What the task asks —
Please copy, exactly as they appear below, the lines from the one containing "мастер спорта СССР по вольной борьбе в" through the one containing "Схватки А. Богомоева".

[Data for review — start]

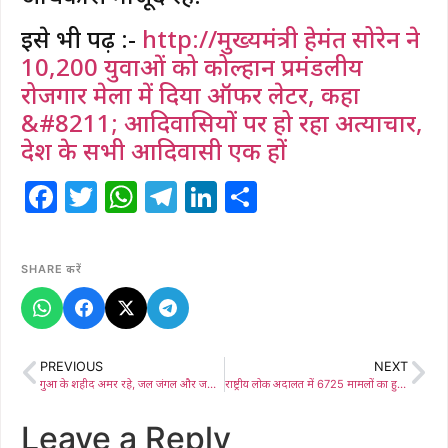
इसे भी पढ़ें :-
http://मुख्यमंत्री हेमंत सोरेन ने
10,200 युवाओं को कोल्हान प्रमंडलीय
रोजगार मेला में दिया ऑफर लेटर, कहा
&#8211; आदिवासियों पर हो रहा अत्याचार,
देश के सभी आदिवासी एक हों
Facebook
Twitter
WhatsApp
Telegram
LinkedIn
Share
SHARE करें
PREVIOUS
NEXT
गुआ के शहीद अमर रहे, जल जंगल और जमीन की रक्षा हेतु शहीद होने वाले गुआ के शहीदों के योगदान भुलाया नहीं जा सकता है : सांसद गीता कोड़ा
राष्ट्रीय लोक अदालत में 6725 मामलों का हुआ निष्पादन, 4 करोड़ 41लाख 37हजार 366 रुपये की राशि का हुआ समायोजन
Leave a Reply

[Data for review — finish]
[Data for review — start]

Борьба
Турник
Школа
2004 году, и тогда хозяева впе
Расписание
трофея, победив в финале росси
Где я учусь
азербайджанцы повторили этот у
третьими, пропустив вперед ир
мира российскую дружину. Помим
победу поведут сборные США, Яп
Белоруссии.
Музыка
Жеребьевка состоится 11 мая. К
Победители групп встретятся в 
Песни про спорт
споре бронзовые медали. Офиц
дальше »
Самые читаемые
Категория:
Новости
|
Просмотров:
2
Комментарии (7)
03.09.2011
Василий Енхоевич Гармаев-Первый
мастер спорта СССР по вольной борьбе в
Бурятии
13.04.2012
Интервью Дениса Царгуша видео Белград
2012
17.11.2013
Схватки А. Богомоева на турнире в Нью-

[Data for review — finish]
[Data for review — start]

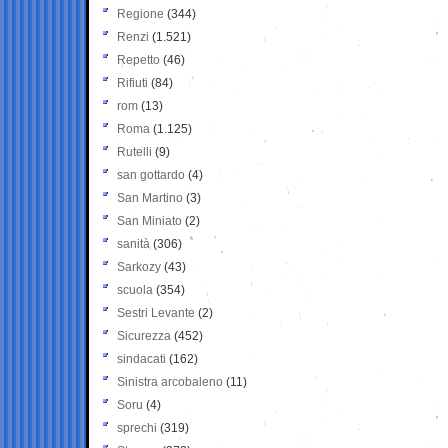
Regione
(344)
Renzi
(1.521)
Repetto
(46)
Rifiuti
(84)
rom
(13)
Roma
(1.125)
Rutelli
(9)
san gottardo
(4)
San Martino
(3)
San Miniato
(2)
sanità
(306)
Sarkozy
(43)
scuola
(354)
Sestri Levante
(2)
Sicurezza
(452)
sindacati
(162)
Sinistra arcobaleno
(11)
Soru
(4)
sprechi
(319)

[Data for review — finish]

Exercise solution —
мастер спорта СССР по вольной борьбе в
Бурятии
13.04.2012
Интервью Дениса Царгуша видео Белград
2012
17.11.2013
Схватки А. Богомоева на турнире в Нью-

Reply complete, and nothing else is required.